>>>

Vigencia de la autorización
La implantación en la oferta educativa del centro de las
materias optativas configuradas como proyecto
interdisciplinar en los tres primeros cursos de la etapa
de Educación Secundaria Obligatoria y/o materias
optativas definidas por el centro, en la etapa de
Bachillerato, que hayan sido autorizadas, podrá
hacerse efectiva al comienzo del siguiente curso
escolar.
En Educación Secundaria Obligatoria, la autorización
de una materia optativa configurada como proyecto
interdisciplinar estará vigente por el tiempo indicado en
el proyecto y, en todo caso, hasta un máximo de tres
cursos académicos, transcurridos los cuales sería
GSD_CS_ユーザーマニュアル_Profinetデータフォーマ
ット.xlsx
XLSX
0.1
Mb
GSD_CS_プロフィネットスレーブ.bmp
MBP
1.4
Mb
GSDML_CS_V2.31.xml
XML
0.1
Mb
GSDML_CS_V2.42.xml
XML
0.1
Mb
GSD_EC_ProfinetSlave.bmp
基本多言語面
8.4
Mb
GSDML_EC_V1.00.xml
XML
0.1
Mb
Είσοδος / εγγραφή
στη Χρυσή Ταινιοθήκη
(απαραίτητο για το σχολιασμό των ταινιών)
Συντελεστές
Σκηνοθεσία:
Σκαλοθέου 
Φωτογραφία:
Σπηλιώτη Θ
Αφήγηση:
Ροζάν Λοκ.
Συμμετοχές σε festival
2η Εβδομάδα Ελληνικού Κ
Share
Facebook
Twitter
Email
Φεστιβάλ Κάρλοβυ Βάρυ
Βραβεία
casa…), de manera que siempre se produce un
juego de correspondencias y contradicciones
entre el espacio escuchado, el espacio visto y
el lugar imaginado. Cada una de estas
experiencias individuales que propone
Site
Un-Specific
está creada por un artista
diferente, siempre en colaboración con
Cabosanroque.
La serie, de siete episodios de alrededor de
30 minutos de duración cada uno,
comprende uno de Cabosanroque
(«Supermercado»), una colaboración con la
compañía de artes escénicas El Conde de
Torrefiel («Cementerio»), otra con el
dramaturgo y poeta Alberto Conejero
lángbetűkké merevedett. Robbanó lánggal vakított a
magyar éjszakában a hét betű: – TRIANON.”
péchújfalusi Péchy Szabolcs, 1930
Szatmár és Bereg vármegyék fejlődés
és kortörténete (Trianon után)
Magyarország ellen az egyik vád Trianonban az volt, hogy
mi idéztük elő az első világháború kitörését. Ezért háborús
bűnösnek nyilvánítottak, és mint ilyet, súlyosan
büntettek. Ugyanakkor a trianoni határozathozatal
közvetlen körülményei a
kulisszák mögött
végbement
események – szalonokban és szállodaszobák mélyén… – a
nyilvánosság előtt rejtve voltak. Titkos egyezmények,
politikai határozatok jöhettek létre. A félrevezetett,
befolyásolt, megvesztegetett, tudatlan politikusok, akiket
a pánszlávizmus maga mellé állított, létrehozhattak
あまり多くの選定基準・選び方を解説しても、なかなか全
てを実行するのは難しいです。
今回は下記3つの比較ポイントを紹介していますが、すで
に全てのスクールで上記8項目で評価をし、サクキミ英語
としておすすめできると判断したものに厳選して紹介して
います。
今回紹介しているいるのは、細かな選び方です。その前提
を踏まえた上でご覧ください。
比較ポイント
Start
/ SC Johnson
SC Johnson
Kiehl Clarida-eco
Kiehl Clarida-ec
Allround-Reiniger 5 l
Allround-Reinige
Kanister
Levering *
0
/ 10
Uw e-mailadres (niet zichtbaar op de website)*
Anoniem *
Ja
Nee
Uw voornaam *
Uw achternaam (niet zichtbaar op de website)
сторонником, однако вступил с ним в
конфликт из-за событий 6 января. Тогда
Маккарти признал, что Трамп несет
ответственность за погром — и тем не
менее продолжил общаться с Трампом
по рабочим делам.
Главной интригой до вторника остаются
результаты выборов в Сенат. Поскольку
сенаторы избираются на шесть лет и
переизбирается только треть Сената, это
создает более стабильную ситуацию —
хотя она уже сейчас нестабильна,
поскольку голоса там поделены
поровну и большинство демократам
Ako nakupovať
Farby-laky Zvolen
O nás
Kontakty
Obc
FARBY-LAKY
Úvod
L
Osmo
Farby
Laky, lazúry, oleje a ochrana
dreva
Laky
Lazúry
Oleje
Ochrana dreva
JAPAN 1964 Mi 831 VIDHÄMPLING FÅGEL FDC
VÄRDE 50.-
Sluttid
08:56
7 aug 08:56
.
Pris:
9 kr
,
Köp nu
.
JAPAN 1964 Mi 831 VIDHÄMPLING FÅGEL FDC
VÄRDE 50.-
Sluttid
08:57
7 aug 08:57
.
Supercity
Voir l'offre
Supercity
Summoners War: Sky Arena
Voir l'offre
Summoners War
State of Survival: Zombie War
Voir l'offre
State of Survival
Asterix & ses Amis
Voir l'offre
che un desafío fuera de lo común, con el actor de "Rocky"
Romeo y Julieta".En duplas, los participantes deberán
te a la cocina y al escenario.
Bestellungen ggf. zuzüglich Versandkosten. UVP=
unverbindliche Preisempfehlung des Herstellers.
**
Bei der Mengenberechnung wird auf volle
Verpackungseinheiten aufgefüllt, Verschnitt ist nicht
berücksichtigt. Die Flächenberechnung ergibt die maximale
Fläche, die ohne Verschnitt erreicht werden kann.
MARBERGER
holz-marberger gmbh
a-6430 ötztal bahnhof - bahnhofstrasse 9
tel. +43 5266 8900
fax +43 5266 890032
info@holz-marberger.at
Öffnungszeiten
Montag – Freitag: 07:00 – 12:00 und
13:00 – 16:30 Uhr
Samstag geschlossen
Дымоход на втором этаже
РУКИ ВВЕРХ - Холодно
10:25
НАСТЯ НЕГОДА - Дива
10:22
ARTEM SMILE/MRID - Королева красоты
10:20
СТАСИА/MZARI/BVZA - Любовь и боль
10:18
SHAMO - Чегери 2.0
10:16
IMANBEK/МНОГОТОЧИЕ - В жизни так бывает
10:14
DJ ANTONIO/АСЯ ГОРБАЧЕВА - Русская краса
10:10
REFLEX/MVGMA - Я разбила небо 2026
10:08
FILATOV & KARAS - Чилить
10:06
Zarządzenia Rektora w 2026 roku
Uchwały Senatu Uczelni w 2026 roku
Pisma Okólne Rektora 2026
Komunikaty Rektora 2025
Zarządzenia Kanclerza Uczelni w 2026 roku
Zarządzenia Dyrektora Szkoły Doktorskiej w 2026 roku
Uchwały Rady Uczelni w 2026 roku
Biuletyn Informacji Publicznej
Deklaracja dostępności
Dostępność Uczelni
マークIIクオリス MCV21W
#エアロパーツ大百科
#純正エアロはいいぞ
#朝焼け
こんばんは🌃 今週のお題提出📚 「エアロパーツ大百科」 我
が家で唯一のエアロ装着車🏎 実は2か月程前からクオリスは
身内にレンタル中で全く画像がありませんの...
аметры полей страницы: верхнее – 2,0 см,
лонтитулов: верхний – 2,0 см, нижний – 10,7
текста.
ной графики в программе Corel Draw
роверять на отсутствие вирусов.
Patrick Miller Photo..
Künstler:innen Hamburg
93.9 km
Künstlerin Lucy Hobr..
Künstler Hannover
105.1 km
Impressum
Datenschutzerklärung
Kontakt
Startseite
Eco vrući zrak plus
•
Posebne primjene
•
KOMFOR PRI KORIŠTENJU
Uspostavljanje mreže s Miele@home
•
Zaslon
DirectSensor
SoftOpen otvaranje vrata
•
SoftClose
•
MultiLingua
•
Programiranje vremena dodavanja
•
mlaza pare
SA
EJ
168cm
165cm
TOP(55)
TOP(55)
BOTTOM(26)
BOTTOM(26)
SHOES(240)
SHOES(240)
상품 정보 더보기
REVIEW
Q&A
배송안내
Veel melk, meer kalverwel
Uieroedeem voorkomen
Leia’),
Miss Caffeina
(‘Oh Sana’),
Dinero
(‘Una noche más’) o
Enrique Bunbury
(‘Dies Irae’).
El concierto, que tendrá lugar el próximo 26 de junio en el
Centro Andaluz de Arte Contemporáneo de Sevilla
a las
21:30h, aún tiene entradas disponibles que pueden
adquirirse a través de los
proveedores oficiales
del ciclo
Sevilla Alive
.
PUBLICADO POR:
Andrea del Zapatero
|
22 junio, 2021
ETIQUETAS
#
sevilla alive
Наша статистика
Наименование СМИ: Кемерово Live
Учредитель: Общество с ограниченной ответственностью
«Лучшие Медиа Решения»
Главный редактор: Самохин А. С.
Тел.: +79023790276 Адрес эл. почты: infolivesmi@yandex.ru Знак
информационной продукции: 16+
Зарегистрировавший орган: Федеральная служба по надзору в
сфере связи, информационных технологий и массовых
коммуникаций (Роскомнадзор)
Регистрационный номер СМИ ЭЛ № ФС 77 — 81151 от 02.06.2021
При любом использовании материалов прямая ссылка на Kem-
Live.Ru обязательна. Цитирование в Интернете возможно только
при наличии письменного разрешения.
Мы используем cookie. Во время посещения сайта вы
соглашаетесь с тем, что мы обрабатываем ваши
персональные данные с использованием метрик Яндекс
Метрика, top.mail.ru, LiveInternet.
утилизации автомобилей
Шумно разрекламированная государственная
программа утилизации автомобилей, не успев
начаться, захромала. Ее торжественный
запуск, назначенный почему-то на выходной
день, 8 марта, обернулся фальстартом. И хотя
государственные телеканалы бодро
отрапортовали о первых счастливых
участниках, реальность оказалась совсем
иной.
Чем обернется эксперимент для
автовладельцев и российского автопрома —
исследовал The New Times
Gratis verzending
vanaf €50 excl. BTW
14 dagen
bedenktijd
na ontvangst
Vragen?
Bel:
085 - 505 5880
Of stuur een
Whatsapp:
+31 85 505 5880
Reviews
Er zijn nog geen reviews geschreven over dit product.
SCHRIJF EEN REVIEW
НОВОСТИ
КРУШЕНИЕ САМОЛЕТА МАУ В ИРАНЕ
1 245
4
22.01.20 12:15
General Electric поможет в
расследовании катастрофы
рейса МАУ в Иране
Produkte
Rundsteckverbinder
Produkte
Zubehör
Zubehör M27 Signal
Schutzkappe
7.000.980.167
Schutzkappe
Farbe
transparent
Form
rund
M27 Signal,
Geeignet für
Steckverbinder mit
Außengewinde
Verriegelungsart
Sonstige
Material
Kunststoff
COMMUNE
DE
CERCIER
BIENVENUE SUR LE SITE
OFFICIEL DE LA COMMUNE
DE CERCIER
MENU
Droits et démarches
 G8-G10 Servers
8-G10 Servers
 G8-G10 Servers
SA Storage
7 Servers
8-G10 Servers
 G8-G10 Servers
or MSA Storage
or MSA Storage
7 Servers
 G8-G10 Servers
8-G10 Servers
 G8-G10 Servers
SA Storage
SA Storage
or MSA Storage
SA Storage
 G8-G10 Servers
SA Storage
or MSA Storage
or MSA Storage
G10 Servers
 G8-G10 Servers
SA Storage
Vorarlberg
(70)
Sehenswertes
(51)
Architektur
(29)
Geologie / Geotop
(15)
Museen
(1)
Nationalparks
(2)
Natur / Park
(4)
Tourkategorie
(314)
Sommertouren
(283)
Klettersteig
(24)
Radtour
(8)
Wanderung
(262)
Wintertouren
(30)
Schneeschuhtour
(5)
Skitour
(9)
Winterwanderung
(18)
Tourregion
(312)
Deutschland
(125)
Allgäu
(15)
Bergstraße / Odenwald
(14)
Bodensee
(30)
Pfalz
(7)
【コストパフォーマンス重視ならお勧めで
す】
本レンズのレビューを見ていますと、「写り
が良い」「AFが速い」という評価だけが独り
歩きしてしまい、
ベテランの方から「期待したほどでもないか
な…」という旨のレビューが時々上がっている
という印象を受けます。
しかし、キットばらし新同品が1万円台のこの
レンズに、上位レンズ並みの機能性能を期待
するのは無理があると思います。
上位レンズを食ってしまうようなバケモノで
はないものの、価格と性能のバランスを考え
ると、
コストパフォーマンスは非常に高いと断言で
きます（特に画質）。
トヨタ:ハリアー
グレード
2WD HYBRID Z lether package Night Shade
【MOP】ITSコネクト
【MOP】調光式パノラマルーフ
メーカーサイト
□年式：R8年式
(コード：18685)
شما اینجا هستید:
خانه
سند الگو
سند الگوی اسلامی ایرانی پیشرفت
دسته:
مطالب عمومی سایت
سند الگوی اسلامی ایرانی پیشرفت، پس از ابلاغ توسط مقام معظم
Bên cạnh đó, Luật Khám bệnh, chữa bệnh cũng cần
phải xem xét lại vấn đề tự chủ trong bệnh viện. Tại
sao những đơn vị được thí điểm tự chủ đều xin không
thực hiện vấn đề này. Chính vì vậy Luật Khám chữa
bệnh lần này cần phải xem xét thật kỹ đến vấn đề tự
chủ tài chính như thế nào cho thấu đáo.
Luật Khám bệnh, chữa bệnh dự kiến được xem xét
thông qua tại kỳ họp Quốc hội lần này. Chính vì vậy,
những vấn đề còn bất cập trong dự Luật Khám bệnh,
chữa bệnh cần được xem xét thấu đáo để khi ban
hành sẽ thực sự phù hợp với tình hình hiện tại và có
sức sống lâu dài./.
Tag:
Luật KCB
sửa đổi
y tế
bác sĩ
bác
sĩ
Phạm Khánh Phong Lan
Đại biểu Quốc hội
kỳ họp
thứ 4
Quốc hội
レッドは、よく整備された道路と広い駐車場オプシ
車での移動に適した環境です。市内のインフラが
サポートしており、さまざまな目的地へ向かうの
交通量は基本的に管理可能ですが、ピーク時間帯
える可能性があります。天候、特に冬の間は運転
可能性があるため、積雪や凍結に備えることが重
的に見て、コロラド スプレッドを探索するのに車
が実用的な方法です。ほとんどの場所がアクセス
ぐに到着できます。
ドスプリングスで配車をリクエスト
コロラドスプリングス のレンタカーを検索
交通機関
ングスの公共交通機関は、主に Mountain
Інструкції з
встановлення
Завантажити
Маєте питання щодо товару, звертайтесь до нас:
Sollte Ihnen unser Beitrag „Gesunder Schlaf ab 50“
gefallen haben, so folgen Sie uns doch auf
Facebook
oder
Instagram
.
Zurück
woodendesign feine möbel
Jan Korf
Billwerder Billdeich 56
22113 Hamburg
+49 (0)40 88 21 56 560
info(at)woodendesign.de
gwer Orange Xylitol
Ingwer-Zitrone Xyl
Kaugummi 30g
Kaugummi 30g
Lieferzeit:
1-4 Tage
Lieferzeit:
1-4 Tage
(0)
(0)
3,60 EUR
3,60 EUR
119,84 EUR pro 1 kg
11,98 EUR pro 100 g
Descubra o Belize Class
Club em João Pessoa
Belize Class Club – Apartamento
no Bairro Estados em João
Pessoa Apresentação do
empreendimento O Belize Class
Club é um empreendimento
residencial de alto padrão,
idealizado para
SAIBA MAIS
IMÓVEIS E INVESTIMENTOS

<<<

## EXERCISE DESCRIPTION
Within the material above, the line with "Uw achternaam (niet zichtbaar op de website)" opens the range and the line with "Главной интригой до вторника остаются" closes it; reproduce that range word for word.

## TASK OUTPUT
Uw achternaam (niet zichtbaar op de website)
сторонником, однако вступил с ним в
конфликт из-за событий 6 января. Тогда
Маккарти признал, что Трамп несет
ответственность за погром — и тем не
менее продолжил общаться с Трампом
по рабочим делам.
Главной интригой до вторника остаются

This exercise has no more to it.